The 7th book was an exciting ride,an adventure, but spoiled by 
the "happy ever after".





--- In HPforGrownups at yahoogroups.com, "littleleahstill" 
<leahstill at ...> wrote:
> 
> 
> 
> Leah: 
> 
> 
> 
>SNIP.... I wouldn't expect a whoopedy-
> do 
> world after Voldemort's defeat, with all house elves liberated 
> overnight, but I would have expected some sort of abolition 
> movement.  I would have expected some evidence of a change in 
> mindset. SNIP
> 
> And then there's the whole Slytherin problem. From Hagrid in book 
> one onwards, Slytherin has been the despised, the evil house; it's 
> been reinforced in every book. Even in DH, DD doesn't say, "You've 
> been a brave chap,Severus, there must be good in Slytherin", 
> it's "we sort too soon", ie. you should have been a Gryffindor, 
mate 
> (and Pettigrew presumably in Slytherin).  As others have pointed 
> out, no Slytherin student is named as fighting with Harry.  If 
> Slytherin is indeed so corrupt and hopeless, why does it still 
> exist?
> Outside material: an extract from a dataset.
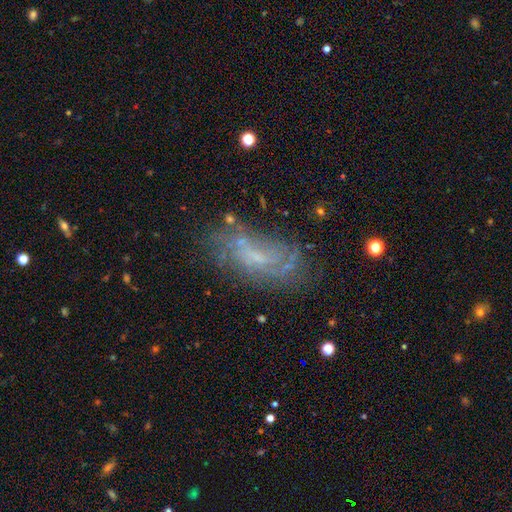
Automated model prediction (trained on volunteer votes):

Or why hasn't it been renamed Snape House and reformed?  
> We're talking about changing a school system here, not the world.  
> Harry's behaviour in the epilogue is totally inconsistent.  He 
> whispers to Albus Severus that it won't matter to the Potters if 
> their son is in Slytherin. But if Slytherin is what it seems to be, 
> it should matter.  On the other hand, if Harry believes that 
Snape's 
> life and death make Slytherin worthy of equal treatment, then why 
> does he whisper this, and not shout it out? Why has he allowed one 
> son to taunt the other all summer with the threat of being in 
> Slytherin, without apparently doing anything to stop him? 
> 
> If the septology had just been about the defeat of Voldemort, the 
> mythic overcoming of good by evil, I wouldn't mind.  This would be 
> as you say, an individual victory and the world goes on unchanged.  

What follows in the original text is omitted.